The fact that just two of SolarCity’s eight board members will be on the committee – with the others having themselves – will fuel criticism that the companies are too closely related for a fair evaluation to take place, even if many of the board members are remaining officially on the sidelines.  

Also sitting on SolarCity’s board are Tesla chief executive Elon Musk, and his two first cousins, SolarCity chief executive Lyndon Rive and chief technology officer Peter Rive. All three have recused themselves from voting on Tesla’s offer, as has JB Straubel, a SolarCity board member and Tesla’s chief technology officer.
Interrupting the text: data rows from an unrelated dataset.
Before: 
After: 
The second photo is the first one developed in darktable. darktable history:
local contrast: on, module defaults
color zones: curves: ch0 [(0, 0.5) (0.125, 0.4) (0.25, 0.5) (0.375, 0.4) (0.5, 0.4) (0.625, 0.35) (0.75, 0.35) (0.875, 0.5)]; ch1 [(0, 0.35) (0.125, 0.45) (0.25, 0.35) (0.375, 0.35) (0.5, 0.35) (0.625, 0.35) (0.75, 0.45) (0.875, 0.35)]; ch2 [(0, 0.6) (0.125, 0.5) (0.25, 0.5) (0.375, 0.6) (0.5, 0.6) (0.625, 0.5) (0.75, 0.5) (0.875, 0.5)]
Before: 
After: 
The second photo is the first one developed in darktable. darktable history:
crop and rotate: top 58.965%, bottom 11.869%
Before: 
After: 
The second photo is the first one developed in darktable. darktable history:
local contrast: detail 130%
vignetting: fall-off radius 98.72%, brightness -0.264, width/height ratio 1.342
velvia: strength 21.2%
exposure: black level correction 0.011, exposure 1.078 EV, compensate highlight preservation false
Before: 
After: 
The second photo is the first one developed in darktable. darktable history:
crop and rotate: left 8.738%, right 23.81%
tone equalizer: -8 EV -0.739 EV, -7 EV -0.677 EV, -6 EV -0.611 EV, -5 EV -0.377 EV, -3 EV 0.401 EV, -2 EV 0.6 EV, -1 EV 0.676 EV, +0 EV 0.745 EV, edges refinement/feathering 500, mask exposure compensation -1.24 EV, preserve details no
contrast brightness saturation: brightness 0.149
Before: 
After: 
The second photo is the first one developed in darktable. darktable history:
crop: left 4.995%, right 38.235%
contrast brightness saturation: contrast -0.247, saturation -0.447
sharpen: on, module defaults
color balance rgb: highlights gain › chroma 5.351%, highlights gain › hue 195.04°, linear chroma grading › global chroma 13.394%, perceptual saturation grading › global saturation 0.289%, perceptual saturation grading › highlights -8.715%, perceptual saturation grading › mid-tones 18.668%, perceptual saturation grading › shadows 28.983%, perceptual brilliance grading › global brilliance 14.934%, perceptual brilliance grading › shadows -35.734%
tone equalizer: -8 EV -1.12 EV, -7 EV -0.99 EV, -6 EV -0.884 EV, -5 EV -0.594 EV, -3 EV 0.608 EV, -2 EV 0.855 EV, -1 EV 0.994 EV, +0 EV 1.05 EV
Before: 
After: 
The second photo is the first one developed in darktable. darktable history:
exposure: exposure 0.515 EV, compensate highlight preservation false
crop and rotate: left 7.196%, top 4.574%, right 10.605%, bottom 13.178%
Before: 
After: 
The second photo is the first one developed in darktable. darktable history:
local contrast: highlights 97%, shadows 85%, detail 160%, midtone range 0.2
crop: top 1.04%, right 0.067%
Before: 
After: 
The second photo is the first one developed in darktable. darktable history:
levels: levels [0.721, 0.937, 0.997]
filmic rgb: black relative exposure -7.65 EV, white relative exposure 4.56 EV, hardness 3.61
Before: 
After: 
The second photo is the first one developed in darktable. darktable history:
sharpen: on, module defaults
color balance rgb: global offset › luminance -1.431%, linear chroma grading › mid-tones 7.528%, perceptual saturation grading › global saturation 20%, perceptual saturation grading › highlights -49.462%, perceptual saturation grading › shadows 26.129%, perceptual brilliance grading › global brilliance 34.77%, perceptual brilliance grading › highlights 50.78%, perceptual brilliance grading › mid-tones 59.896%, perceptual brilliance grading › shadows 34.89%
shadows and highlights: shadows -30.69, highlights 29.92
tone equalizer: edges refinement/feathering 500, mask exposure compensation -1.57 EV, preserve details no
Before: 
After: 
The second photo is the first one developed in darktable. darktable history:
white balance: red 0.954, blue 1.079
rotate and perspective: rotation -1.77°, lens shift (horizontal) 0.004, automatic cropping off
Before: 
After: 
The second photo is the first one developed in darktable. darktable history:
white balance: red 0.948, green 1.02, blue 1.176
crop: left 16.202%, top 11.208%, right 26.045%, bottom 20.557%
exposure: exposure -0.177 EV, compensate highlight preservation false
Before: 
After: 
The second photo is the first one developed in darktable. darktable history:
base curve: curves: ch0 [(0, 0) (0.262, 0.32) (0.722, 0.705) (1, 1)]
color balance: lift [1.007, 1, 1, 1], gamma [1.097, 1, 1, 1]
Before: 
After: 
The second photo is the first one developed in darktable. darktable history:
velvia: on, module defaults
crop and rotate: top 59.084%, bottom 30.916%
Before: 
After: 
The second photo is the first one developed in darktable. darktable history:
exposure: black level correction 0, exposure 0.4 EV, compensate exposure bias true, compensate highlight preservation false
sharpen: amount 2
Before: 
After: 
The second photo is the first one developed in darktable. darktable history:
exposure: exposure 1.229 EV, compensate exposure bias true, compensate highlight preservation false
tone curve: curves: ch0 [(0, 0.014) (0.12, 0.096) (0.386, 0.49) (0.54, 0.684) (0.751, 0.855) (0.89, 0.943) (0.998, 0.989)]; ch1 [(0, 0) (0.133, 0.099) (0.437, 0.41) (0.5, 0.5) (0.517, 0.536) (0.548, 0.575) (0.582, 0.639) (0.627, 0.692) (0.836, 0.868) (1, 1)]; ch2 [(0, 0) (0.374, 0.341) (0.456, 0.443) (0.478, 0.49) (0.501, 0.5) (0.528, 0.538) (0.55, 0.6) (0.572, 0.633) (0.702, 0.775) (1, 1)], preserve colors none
Ultimately, shareholders of the two companies will determine whether Tesla’s all-stock offer goes through. Elon Musk – the larger shareholder of both companies – won’t take part in the shareholder votes.

Tesla shareholders are likely to be a hard sell, with the company having lost 10% of its market value since the proposal was made.

Some critics say the offer amounts to a bailout of SolarCity, which despite its leading position in the booming US distributed solar market has struggled in recent months to win over investors with its promise of future profits.

SolarCity would bring a complex web of challenges and opportunities to Tesla, which already faces an ambitious ramp-up schedule and sky-high expectations.

The special evaluation committee has been retained Skadden Arps, Slate, Meagher & Flom as its legal counsel, and Lazard as its financial advisor.